What is meant by phagocytosis?
In the blood stream or at the inflammatory site, the neutrophil comes into contact with invading microbes. The encounter initiates phagocytosis of the target. The neutrophil sends out extensions of its plasma membrane called pseudopodia which progressively enclose the particle into a phagosome inside the cell and an arsenal of cytotoxic chemicals and enzymes destroy it. This is known as phagocytosis.
What is the Sepsis 6?
- Deliver high flow oxygen
- Take blood cultures and other cultures, consider source control
- Administer empirical (best guess) IV antibiotics
- Measure serum lactate
- Start IV fluid resuscitation
- Commence accurate urine output measurement
Describe antibiotic treatment for sepsis
- an agent is likely to be active against the pathogens that cause meningitis in this age group (different in neonates and the elderly).
- An agent that penetrates into the CSF
Empiric choice is CEFTRIAXONE (3rd generation cephalosporin with broad spectrum activity + reaches blood in good concentration)
What are possible life-threatening complications of sepsis?
- Irreversible hypotension (life threatening particularly to blood, brain and kidney)
- Respiratory failure
- Acute kidney injury (renal failure)
- Raised intracranial pressure -> may lead to a long term impairment of CNS function
- Ischaemic necrosis of digits/hands/feet
How would you confirm the diagnosis of sepsis?
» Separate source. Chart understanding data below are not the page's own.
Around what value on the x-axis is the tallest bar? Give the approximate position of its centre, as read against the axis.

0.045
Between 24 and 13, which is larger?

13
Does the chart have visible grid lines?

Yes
Blood culture (growing the bacteria to confirm and identify the bacteria causing the infection – takes at least 24 to 48 hours) PCR Lumbar puncture (if safe):
[*] Culture of cerebrospinal fluid (CSF)
[*] PCR of CSF
Describe examination of the CSF sample
- Lumbar puncture only performed after checking contraindications
- Urgent transport of CSF to laboratory (Glucose and protein estimation in biochemistry as different changes in response to different infections, microscopy and culture in microbiology)
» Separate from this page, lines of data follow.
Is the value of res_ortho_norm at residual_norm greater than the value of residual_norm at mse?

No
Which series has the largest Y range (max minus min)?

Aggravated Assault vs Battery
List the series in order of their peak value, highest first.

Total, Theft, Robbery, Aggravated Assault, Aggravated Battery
- Appearance: turbidity and colour
- Microscopy WBCs, RBCs
- Gram stain
- Referral for PCR
Describe features of Neisseria Meningitidis
- Bacterial pathogen Neisseria meningitides is gram negative diplococcus and spread by direct contact with respiratory secretions (with either someone who is infected or someone who is colonized)
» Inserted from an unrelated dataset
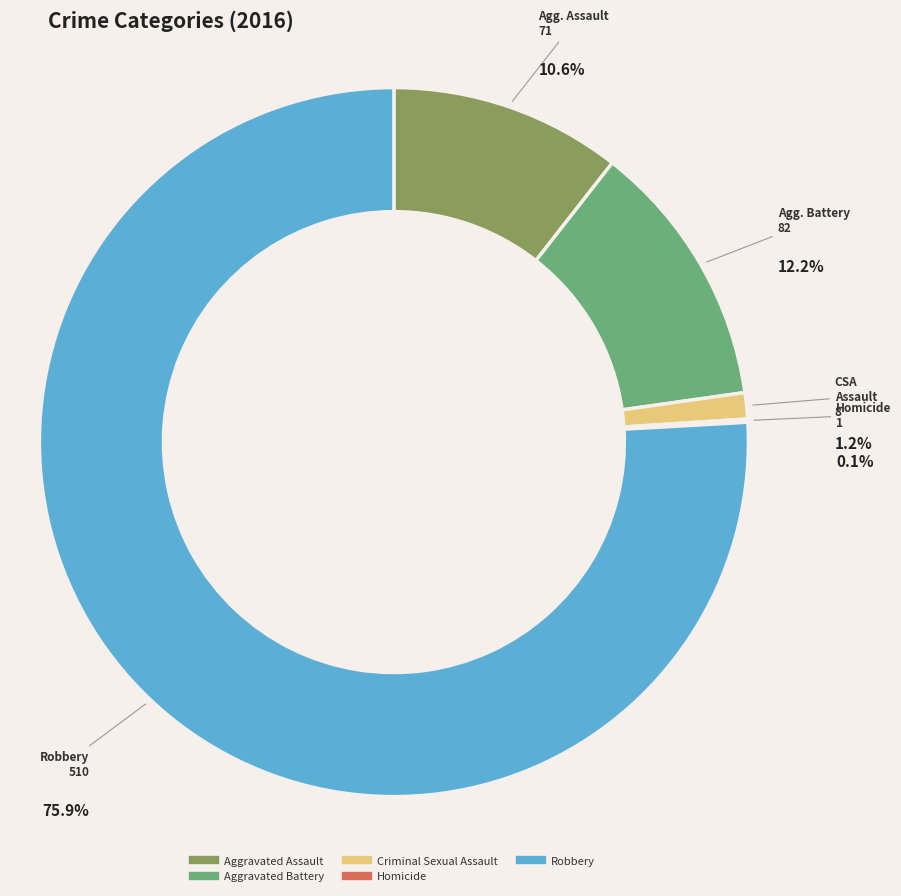

Count the number of slices in the pie.

5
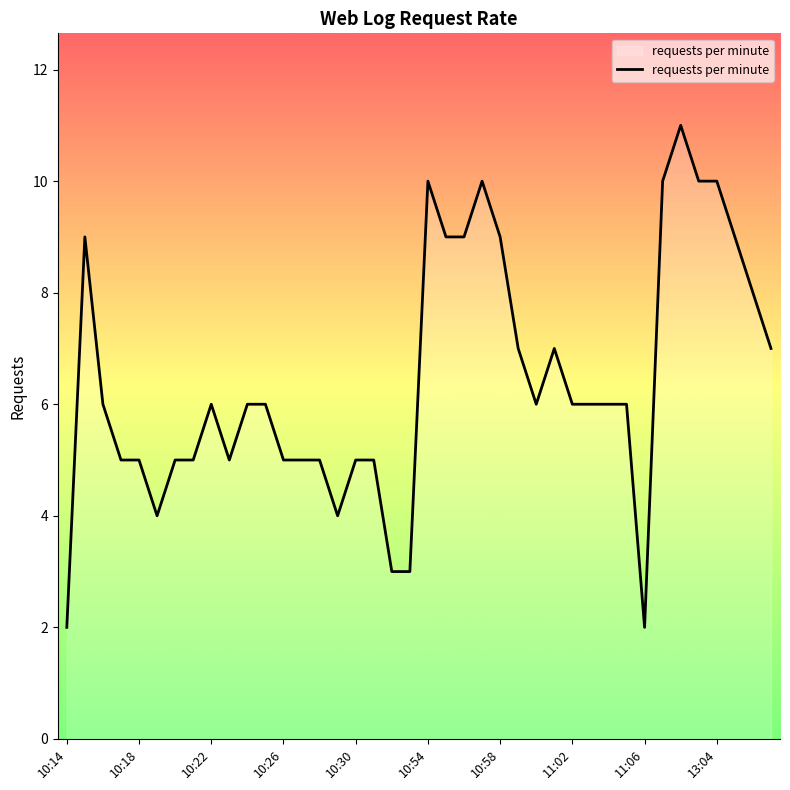

What is the difference between the maximum and minimum values?

9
- Most people are harmlessly colonized (asymptomatic)
- In the unlucky few, rapidly progressive and potentially fatal disease if not recognized and treated promptly
Describe the mechanism of action of Neisseria Meningitidis
In this situation it attaches to the mucosa in the nasopharynx
- Endotoxins of lipopolysaccharides triggers inflammation
- Pilus enhances attachment
- Polysaccharide capsule promotes adherence to host and prevents phagocytosis from phagocytes within the host. Capsule is slippery
Numerous serogroups (e.g. A, B, C, W-135) based on the polysaccharide capsule antigen (evades immune response by preventing phagocytosis).
Outer membrane acts as an endotoxin
Describe the features of Meningococcal Disease
Up to 25% young adults may be carriers
Spread by aerosols and nasopharyngeal secretions
Acquisitions -> clearance, carriage or invasion
In England 1000 cases/ yr mainly Group B
Fatality rate ~10%
Elsewhere Group A predominates ‘meningitis belt’ across Africa
Describe the two types of prevention of Meningococcal Disease
Prevention 1. Vaccination
- Meningococcal C conjugate vaccine (introduced in the UK in 1999 and lead to dramatic decrease in Group C disease)
- ACWY vaccines available for immunocompromised patients and travel protection
- Serogroup B vaccine not yet in routine because the capsule is poorly immunogenic and similar to neural tissue (very difficult to introduce as a vaccine) however a vaccine has been developed after screening candidate proteins from genome studies and could be introduced into the UK within the next few years
Prevention 2: antibiotic prophylaxis
- Meningitis is a notifiable disease
- Cases reported to the local Health Protection Unit of Public Health England
- Close contacts (household, student accommodation) can be given antibiotic prophylaxis and considered for vaccination, all to try and clear any carriage of the organism to prevent invasion.